Stored items

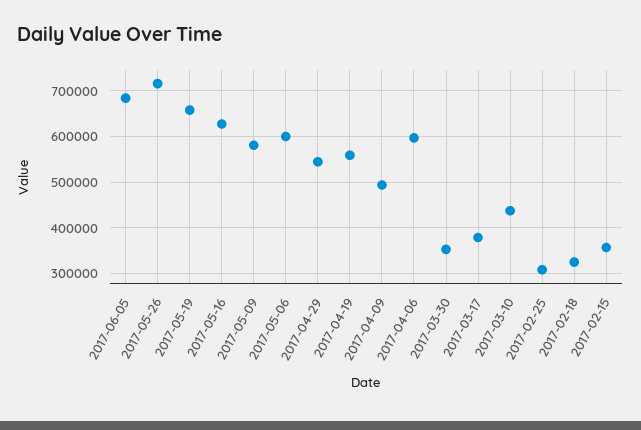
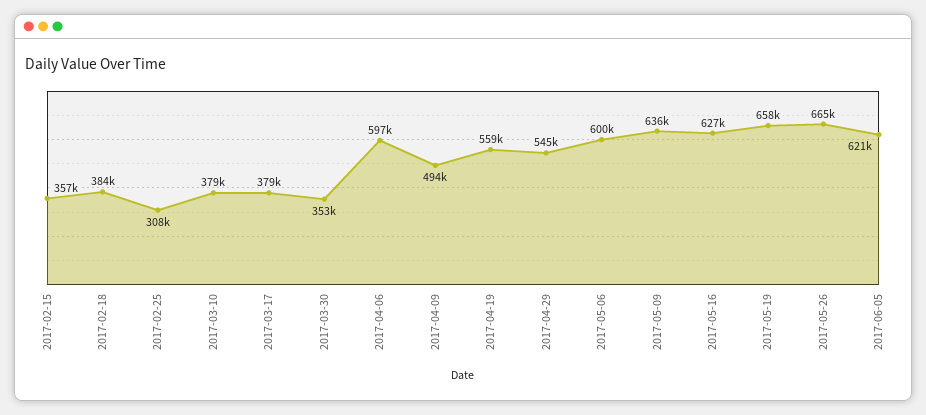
  {
-   "2017-06-05": 680000,
+   "2017-06-05": 621000,
-   "2017-05-26": 720000,
+   "2017-05-26": 665000,
    "2017-05-19": 658000,
    "2017-05-16": 627000,
-   "2017-05-09": 580000,
+   "2017-05-09": 636000,
    "2017-05-06": 600000,
    "2017-04-29": 545000,
    "2017-04-19": 559000,
    "2017-04-09": 494000,
    "2017-04-06": 597000,
    "2017-03-30": 353000,
    "2017-03-17": 379000,
-   "2017-03-10": 440000,
+   "2017-03-10": 379000,
    "2017-02-25": 308000,
-   "2017-02-18": 320000,
+   "2017-02-18": 384000,
    "2017-02-15": 357000
  }

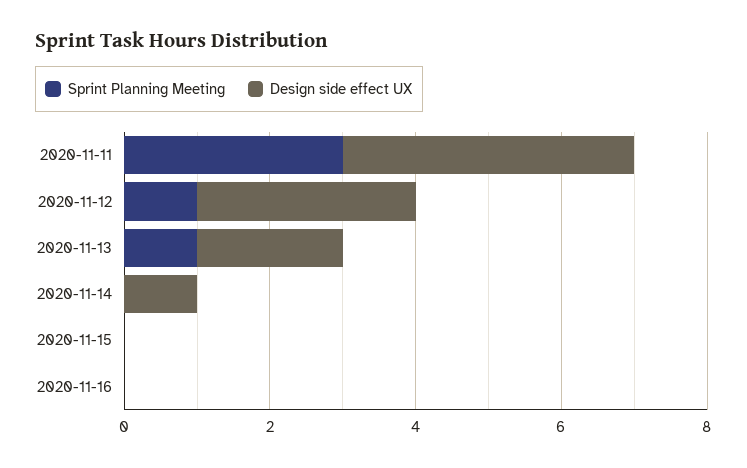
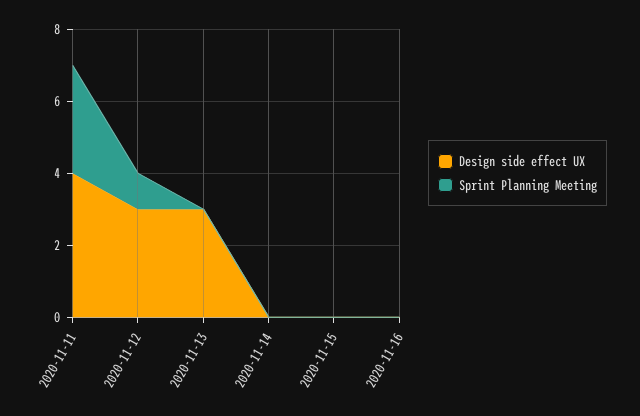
  {
    "Sprint Planning Meeting": {
      "2020-11-11": 3,
      "2020-11-12": 1,
-     "2020-11-13": 1,
+     "2020-11-13": 0,
      "2020-11-14": 0,
      "2020-11-15": 0,
      "2020-11-16": 0
    },
    "Design side effect UX": {
      "2020-11-11": 4,
      "2020-11-12": 3,
-     "2020-11-13": 2,
+     "2020-11-13": 3,
-     "2020-11-14": 1,
+     "2020-11-14": 0,
      "2020-11-15": 0,
      "2020-11-16": 0
    }
  }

## Your goal
What is needed here is an exact transcript of the data above, pictures excluded.

## Finished task
  {
-   "2017-06-05": 680000,
+   "2017-06-05": 621000,
-   "2017-05-26": 720000,
+   "2017-05-26": 665000,
    "2017-05-19": 658000,
    "2017-05-16": 627000,
-   "2017-05-09": 580000,
+   "2017-05-09": 636000,
    "2017-05-06": 600000,
    "2017-04-29": 545000,
    "2017-04-19": 559000,
    "2017-04-09": 494000,
    "2017-04-06": 597000,
    "2017-03-30": 353000,
    "2017-03-17": 379000,
-   "2017-03-10": 440000,
+   "2017-03-10": 379000,
    "2017-02-25": 308000,
-   "2017-02-18": 320000,
+   "2017-02-18": 384000,
    "2017-02-15": 357000
  }

  {
    "Sprint Planning Meeting": {
      "2020-11-11": 3,
      "2020-11-12": 1,
-     "2020-11-13": 1,
+     "2020-11-13": 0,
      "2020-11-14": 0,
      "2020-11-15": 0,
      "2020-11-16": 0
    },
    "Design side effect UX": {
      "2020-11-11": 4,
      "2020-11-12": 3,
-     "2020-11-13": 2,
+     "2020-11-13": 3,
-     "2020-11-14": 1,
+     "2020-11-14": 0,
      "2020-11-15": 0,
      "2020-11-16": 0
    }
  }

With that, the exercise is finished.